One of the many benefits of this Physical Internet would be complete end-to-end supply chain visibility.
Supply chains are evolving to become inter-connected networks of partners. The ability to instantly see all operational asset movements, as well as products, within this network is a huge benefit to both to logistics providers and those using their services.
The key to success of the Physical Internet is the quick and accurate exchange of information between all partners, sometimes even competitors. Without this, the accuracy of information across the entire network could be in doubt and it would also create gaps in visibility. There are many technologies offered as potential ways to support this need for a clear and accurate exchange of information. One of which is at the centre of many boardroom discussions already- Blockchain.
Heralded by some as “the next big thing”, Blockchain is a technology which has been on the periphery for a while but now finds itself centre stage.
Blockchain works as an incorruptible digital ledger. Each partner in the network not only has visibility of assets through this ledger, but also complete confidence in the accuracy of the information recorded. By design, information logged on the Blockchain is encrypted, cannot be tampered with and only accessed authorised participants. It’s a secure and trusted way to record and share information between multiple partners.

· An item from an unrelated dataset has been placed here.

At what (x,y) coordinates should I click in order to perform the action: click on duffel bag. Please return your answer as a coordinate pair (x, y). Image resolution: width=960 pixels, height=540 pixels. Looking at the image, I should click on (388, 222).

One distinct example of how Blockchain technology could be utilised by the supply network is in the production and transportation of food. The Blockchain would provide a secure and unchangeable log for the movement of all ingredients every step of the way from farm to fork. It would be a powerful tool for detailing a complete history and giving consumers confidence in the provenance their purchase.
It is easy then to see why logisticians, businesses and consumers are excited about the potential of Blockchain to support an increase in network visibility, communication and data confidence.